Obviously they have a vested interest in the claim, but research is useful anyhow. Mainly because I don’t have to do it. 😁
Some Highlights of the DPEX Report#
Check out this awesome graph from the report:
Holy smokes!! What have we been doing this year? As the report states, the accumulated fines from the previous three years “dwarfs” the previous amount recorded up to August this year. (Fun fact: there were three more cases in September)
Of course, the SingHealth data breach incident this year record $1 million fine. However, as the report points out, even after taking out this high profile outlier, we are still faced with a very active eight months which is still higher than the previous 12 months.
The report also helpfully counts the number of sections of the PDPA or obligations breached.
Not surprisingly, the Protection Obligation features the most, and it accounts for 80% of breaches. The Protection Obligation mainly deals with unauthorised disclosures of personal data through data breaches.
Sadly, the Report does not analyse breaches based on trends. The report does not really validate my theory that the PDPC is starting to focus on policies, or that there is a $5,000 going rate for not appointing a DPO.
I did not notice that Consent obligation is the second most cited breach though. Perhaps I should look through my data again.
My Hot Take#
Why do this report? The authors conclude:
… organisations are advised to beef up their governance and data protection practices to proactively address common breach scenarios and demonstrate accountability, or they risk enforcement action
Kevin Shepherdson, Head, DPEX Centre and CEO,Straits Interactive, DPEX MEDIA RELEASE, “NUMBER OF ORGANISATIONS BREACHING THE PERSONAL DATA PROTECTION ACT RISE SIGNIFICANTLY IN SINGAPORE” (17 SEPTEMBER 2019)
If you have been paying attention (or following this blog), none of this is news. PDPA Enforcement has become more active. The groundwork of the PDPC, from the jurisprudence, the Active Enforcement Framework and to the Data Protection Trustmark, provides a pretty solid basis for the PDPC to do this.
That said, I am not very confident about the statistical claims made in the report. There is nothing being said about where they got this information — I assume it is from the PDPC’s website. There isn’t a need for the PDPC to write a decision for every enforcement action they carry out. This is why even though it looks more active from the way the PDPC has carried out its work, I don’t really dare to say the numbers have gone up or anything.

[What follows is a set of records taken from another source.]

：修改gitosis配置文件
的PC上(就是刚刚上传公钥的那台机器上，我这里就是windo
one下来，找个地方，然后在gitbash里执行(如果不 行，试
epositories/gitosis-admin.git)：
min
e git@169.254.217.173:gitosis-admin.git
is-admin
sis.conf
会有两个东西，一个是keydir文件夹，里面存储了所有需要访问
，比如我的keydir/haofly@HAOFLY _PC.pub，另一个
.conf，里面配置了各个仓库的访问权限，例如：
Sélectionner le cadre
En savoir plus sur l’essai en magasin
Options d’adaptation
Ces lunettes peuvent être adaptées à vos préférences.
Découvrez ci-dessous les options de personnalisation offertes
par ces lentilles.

Furthermore, mandatory breach notification is not a requirement in Singapore. There could be several data breaches, but they never see the light of day.

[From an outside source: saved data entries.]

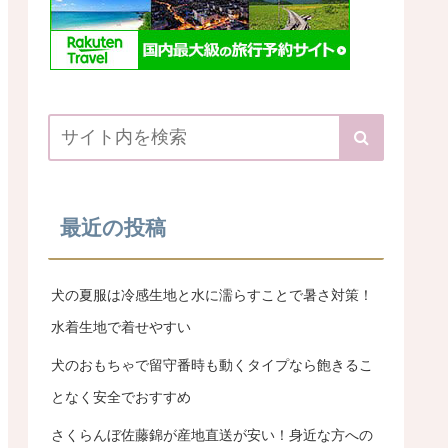
最近の投稿
犬の夏服は冷感生地と水に濡らすことで暑さ対策！
水着生地で着せやすい
犬のおもちゃで留守番時も動くタイプなら飽きるこ
となく安全でおすすめ
さくらんぼ佐藤錦が産地直送が安い！身近な方への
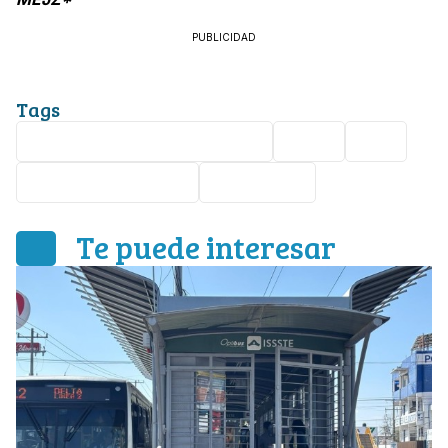
PUBLICIDAD
Tags
Alejandra Gutiérrez Campos
León
SEP
Festival de Verano
Educación
Te puede interesar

Numbers however, are important in encouraging management to care. The report puts a dollar sign and a number to the work that the PDPC is doing (my other posts also have the same aim), and gives Data Protection Officers something to show their management. I do hope the PDPC continues their work, and hopefully this reminds them too to be more open about their work.
What other evidence is there to show how PDPA enforcement is in Singapore? Please feel free to share!